No, not being racist here against gipsies, but if Shakira can sing a song about being a gipsy so I can write about it, right? Someone told me that we, strippers, are the gipsies of the modern world. And I must say I agree with that person. If you hear the word “gipsy” what other words come to your mind straight away? Let me help. Entertaining. Music. Dance. Thief. Magician. Travel. Bags. Free. Wild. Nomad. No agreement, no commitments. No rules.
Dancing and entertaining don’t require further explanation, I guess. As a negative aspect, some might think we also have a dark, criminal side and the dancing business linked to the underworld. I don’t think I tell a big secret that you can’t open a strip club without knowing the local mafia or if not, sooner or later they will appear and introduce themselves to you. Once I worked in a club when the manager asked me to steal my drunk customer’s credit card, and then he can charge him more bottles of champagne – of course, the most expensive one. He was very generous, and he reminded me I also could get more money after this action.

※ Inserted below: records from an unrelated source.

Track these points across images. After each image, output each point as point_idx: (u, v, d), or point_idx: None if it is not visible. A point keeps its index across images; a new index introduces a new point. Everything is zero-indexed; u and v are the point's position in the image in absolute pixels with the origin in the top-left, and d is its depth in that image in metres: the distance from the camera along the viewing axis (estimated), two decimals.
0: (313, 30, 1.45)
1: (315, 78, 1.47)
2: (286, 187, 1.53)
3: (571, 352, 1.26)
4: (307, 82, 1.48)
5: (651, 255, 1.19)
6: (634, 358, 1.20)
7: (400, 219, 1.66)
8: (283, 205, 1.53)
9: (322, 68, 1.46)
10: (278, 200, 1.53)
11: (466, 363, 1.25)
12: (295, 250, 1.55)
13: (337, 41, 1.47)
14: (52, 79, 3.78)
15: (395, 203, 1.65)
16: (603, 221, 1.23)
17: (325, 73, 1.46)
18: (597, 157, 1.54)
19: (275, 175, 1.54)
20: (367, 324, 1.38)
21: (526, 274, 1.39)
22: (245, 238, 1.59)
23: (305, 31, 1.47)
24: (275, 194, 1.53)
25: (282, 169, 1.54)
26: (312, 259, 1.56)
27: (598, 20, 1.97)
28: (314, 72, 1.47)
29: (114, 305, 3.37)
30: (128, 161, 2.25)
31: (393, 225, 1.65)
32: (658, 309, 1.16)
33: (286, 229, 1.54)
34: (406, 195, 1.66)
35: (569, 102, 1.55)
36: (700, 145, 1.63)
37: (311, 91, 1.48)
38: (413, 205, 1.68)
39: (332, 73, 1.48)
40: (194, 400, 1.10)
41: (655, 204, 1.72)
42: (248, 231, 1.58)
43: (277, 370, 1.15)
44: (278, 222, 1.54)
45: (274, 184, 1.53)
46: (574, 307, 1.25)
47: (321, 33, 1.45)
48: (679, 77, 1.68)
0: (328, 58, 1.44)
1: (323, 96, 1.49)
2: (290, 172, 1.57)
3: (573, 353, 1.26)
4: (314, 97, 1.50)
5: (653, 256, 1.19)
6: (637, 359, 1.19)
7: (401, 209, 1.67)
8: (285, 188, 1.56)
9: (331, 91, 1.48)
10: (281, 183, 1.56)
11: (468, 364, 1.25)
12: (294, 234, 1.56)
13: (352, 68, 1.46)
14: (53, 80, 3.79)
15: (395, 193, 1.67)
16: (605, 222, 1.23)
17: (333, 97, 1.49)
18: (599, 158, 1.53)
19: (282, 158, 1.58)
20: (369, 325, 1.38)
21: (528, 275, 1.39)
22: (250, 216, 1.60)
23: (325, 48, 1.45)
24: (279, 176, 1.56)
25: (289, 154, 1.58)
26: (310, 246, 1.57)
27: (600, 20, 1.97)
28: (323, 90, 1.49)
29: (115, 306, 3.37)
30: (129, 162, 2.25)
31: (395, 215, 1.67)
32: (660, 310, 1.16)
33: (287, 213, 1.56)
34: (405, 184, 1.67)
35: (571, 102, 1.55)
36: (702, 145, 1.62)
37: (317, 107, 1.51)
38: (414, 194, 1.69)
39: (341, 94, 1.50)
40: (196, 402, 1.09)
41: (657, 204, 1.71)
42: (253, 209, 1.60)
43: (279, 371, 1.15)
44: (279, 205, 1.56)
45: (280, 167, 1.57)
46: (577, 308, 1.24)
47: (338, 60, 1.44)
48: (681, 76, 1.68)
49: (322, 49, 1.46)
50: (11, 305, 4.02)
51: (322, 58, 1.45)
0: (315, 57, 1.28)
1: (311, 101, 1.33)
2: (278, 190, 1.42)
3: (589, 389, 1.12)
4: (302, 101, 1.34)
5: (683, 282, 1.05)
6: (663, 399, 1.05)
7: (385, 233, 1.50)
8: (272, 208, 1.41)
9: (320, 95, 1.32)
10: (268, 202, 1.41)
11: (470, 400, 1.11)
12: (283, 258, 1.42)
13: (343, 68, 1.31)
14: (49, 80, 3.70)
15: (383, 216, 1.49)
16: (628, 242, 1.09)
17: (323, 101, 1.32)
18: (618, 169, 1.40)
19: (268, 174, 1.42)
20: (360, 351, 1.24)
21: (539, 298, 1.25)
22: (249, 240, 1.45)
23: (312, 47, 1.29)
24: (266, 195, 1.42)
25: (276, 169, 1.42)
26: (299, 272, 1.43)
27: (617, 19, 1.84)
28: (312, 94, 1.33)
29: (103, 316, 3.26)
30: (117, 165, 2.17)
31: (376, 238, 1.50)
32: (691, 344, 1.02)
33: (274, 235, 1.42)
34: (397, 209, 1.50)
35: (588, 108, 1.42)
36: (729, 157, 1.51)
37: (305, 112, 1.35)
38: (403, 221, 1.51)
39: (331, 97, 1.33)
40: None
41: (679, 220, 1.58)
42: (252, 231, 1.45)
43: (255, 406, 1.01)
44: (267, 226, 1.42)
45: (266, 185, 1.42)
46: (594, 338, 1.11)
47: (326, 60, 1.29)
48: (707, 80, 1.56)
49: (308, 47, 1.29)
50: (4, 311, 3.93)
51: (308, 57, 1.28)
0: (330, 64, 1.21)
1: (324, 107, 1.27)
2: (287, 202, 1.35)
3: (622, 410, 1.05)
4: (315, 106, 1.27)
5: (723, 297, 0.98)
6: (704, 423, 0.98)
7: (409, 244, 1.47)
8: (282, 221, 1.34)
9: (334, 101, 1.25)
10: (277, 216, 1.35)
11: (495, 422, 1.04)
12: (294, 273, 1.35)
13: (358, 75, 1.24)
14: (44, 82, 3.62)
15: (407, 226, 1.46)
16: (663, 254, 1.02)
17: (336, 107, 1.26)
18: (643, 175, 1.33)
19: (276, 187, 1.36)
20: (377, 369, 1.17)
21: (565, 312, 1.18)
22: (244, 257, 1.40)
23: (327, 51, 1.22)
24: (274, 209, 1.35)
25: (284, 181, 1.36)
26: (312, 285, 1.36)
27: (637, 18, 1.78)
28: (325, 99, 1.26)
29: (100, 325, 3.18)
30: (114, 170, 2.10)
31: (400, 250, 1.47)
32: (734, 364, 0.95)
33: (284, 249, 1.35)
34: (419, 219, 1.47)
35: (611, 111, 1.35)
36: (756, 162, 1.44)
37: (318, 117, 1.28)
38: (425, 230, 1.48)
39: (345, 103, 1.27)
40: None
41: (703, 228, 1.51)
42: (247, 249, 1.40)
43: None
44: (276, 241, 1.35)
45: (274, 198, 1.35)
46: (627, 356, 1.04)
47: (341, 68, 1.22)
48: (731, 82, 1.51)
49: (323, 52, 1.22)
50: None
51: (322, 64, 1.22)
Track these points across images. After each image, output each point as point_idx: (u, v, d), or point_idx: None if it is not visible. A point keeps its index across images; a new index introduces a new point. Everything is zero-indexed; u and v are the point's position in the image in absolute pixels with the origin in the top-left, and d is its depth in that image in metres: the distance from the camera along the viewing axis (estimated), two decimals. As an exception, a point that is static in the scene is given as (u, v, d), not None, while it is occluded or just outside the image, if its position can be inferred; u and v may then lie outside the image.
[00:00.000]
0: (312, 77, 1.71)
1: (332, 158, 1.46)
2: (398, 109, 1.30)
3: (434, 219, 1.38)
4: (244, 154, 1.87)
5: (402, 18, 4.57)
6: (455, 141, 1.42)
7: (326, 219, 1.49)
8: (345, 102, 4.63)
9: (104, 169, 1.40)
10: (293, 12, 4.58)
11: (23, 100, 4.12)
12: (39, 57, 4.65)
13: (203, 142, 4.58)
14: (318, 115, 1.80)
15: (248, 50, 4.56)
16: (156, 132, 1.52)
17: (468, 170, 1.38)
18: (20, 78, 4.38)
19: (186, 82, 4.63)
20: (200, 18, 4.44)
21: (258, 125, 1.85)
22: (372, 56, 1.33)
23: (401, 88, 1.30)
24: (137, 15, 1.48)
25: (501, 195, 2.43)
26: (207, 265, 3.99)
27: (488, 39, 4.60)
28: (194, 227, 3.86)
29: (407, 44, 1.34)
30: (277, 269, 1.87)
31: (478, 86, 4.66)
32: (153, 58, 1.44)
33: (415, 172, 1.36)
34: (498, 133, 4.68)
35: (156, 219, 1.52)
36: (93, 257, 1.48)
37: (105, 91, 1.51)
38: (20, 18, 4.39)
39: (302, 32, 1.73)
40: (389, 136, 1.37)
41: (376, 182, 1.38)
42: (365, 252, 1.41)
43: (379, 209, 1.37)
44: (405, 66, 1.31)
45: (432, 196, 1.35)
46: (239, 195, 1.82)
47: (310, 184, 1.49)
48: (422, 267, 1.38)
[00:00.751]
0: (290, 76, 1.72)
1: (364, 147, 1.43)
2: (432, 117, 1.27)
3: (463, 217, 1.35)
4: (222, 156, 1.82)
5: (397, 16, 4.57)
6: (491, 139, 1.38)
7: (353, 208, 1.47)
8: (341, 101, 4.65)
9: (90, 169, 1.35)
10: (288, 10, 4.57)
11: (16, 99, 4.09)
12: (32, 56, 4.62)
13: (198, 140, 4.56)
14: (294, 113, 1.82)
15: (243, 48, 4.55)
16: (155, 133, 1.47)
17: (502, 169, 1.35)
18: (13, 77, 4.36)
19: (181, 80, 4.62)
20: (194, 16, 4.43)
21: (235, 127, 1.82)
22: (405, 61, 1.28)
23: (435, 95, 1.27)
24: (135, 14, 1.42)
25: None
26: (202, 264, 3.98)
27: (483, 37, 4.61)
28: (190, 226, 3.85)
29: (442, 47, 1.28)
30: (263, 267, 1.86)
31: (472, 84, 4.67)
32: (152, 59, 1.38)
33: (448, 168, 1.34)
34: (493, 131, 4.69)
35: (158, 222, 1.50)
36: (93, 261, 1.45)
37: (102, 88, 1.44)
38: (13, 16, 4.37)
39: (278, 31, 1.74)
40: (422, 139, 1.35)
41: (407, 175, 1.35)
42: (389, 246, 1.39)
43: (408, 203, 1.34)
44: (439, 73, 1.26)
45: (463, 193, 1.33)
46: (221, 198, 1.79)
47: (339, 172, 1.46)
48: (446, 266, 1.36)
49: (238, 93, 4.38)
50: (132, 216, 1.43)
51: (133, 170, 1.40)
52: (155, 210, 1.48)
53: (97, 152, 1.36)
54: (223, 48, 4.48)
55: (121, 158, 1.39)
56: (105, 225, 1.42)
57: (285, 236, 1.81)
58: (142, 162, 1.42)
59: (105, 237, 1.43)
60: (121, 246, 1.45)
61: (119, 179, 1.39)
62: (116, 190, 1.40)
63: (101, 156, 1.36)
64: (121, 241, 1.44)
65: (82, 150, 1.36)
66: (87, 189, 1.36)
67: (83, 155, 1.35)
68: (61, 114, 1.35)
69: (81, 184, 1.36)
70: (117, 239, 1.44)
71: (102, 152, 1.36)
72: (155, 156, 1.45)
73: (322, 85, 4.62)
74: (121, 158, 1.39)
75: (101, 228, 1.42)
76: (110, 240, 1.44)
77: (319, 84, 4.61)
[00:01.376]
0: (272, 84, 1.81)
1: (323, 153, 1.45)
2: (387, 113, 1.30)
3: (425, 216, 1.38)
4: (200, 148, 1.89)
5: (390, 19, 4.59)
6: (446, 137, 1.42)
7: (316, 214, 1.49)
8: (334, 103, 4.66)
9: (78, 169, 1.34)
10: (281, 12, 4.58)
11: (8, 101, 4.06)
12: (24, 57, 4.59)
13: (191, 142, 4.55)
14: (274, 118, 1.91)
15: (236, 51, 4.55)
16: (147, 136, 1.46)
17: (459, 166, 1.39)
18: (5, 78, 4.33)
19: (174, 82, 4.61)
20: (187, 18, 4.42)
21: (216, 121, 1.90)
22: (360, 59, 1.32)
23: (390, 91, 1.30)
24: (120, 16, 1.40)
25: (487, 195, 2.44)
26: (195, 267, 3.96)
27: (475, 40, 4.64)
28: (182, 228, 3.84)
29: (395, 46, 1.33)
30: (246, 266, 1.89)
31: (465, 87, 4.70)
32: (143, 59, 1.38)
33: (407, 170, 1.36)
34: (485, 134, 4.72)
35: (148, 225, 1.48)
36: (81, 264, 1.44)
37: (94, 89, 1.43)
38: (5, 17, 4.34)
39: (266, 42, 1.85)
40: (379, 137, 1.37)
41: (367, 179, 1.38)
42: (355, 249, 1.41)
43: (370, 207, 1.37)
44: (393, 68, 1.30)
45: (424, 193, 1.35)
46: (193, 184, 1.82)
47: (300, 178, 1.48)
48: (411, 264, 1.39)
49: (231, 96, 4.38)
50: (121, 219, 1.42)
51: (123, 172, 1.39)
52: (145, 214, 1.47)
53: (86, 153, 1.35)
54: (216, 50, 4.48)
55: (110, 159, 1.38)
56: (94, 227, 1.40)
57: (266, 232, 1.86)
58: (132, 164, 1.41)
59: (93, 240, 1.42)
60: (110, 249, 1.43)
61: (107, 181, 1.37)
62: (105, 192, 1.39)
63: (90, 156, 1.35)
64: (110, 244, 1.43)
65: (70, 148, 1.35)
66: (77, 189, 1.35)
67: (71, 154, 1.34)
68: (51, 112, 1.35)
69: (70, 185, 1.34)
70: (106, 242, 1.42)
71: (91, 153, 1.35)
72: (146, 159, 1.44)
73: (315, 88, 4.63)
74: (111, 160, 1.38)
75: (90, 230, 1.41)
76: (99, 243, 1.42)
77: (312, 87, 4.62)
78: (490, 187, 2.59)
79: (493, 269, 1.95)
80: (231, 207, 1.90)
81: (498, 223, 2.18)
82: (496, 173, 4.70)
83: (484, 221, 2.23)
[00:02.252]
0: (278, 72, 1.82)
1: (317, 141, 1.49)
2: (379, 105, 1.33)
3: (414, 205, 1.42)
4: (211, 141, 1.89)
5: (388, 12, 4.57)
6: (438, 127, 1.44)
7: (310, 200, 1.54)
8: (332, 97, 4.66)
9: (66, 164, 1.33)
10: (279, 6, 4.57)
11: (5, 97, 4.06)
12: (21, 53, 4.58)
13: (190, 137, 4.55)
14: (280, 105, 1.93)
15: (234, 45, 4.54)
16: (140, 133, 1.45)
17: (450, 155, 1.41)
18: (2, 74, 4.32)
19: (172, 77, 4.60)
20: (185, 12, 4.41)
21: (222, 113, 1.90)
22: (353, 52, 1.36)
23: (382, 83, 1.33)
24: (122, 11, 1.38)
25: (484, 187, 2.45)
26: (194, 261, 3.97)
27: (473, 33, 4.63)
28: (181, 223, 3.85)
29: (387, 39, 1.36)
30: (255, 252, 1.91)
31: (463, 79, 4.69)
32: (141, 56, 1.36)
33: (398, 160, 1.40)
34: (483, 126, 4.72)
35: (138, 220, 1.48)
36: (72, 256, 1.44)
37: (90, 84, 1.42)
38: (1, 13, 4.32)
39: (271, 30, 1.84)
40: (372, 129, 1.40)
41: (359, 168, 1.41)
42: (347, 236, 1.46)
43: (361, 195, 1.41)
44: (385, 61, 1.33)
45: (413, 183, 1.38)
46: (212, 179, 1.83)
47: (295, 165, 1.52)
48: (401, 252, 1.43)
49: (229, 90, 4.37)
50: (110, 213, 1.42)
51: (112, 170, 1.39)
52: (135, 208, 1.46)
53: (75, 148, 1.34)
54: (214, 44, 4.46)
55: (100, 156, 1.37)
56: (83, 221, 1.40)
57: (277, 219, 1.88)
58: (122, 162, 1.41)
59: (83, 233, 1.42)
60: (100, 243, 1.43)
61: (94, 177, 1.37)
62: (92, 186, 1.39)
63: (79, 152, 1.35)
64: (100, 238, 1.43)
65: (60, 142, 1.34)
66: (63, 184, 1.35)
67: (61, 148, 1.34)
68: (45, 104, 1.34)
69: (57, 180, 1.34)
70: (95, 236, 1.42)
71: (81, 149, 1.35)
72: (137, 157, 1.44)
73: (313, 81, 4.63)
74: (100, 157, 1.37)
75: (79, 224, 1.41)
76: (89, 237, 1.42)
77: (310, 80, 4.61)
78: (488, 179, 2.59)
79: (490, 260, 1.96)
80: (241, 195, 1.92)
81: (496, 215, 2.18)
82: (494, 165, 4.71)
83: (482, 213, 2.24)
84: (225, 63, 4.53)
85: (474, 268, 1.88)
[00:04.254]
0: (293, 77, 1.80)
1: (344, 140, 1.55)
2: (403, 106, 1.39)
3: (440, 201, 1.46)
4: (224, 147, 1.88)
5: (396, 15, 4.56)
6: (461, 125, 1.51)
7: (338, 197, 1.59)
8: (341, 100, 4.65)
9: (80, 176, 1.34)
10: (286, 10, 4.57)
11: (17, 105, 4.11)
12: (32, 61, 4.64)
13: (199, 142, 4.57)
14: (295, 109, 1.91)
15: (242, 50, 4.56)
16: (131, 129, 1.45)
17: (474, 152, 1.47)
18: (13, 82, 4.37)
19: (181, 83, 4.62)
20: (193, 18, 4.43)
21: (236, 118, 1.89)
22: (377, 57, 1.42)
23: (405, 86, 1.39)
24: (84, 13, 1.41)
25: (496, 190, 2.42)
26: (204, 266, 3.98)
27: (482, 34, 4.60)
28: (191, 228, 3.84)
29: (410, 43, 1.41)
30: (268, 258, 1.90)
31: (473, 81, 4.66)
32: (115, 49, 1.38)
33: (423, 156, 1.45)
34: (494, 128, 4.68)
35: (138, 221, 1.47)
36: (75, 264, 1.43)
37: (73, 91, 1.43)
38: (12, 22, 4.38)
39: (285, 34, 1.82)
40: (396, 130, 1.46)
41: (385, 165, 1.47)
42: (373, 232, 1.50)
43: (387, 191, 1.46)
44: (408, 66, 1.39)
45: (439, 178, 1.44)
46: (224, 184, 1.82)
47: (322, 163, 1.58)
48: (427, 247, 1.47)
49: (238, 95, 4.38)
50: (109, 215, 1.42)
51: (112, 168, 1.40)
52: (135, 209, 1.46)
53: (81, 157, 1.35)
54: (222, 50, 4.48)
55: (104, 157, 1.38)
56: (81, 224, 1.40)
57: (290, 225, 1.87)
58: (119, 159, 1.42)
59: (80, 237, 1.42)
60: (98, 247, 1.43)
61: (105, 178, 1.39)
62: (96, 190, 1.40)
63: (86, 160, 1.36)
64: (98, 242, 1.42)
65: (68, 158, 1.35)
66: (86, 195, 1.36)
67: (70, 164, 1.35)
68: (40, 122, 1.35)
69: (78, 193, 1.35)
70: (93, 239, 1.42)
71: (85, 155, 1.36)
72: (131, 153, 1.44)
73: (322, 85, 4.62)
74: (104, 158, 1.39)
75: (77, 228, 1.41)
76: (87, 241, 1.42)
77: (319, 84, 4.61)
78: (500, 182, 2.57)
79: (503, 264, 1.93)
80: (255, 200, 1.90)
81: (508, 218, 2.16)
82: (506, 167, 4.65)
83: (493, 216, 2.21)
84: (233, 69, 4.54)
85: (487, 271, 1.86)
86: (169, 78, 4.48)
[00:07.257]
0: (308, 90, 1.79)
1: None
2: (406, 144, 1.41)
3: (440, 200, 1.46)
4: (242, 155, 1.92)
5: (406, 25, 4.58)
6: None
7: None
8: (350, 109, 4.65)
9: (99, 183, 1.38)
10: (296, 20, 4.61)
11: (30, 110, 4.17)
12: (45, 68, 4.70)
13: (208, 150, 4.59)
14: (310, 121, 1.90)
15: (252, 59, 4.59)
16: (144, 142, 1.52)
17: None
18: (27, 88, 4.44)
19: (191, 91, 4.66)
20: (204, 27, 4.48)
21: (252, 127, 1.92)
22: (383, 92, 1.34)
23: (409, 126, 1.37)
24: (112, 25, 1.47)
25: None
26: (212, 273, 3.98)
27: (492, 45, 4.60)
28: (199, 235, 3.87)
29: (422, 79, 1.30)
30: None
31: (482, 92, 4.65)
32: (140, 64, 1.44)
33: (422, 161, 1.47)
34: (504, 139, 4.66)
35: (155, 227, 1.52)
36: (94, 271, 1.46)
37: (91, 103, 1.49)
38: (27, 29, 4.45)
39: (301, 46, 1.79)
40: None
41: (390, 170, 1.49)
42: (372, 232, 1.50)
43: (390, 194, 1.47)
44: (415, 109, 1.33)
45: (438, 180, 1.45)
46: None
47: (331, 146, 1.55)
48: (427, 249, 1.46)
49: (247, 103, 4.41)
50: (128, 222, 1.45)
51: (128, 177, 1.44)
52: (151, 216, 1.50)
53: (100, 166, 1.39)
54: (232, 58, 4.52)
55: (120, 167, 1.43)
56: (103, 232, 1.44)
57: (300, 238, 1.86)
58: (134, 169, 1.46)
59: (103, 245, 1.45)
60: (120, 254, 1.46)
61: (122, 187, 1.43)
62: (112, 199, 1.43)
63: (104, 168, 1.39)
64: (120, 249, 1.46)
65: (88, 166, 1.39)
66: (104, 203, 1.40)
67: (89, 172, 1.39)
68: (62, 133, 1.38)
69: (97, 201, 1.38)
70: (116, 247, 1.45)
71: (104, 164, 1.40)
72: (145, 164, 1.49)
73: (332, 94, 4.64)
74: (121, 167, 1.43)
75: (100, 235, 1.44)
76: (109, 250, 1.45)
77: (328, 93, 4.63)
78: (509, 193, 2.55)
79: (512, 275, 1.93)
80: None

Luckily it happened my last days in that club, so I refused to help him do more business in that way, and I left with no trouble. But I can understand where this negative stigma is coming from.
Sometimes we also need to develop some magic skills to disappear after our shift. Just like Houdini! I remember once I had a customer, a lovely man from Belgium. He was a nice guy until he started to get drunk and became aggressive and abusive. By the time when we finished work, he was screaming outside of the club, kicking the rubbish bins and making the possibly biggest noise around 4 am in a residential area. Because he thought I would go home with him. (That time I’ve already learned the lesson not to promise such a thing like “I see you after work if you buy me a bottle of champagne”, but in his mind somehow it was a different case.) He was angry, and nobody could make him calm. My manager tried to talk to him, no success. So one of my friends called a taxi for herself and for my safety she offered me to take me to the bus stop. It was like in an action movie. My friend went ahead, talked to the taxi driver, who drove the car to the entrance as close as he could. Then my friend opened the door and when my manager waved with his hand that the guy doesn’t pay attention – probably he was busy kicking the metal bins – I covered my head with my jacket, jumped into the car and we left. OK, Houdini could do better tricks, but I wished I could disappear and get out of the situation just as he could. So magic, yes, we also use it sometimes.
And my favourite part is the travel. Sometimes I even leave my clothes in the suitcase. I don’t see the point to put them in a wardrobe, and I get dressed straight from my bag. I use to say that I don’t have a home, but I’m home everywhere I go. And it’s true. After the second week, I got used to the new place, the new environment and I start to feel I could stay even longer. But I don’t stay. There is always a new place waiting for me to discover. And once you got the taste of this lifestyle, this kind of freedom, it’s hard to give it up. So yes, I feel like a gipsy travelling from town to town, from country to country to entertain with my dance. Never stay long for one place, never settled down. And I make my own rules.
I remember when my yakuza friend asked me:
“When do you stop this lifestyle? Taking risks?”
“You know I think we are very similar in that. Probably never. Being free and taking risks is in our blood.”
Also, the common belief is that gipsies were mining the gold just like strippers are golddiggers — another common social stigma. And we trust no one. I could tell you stories about having trust issues mainly towards men. But that would be a whole new post here.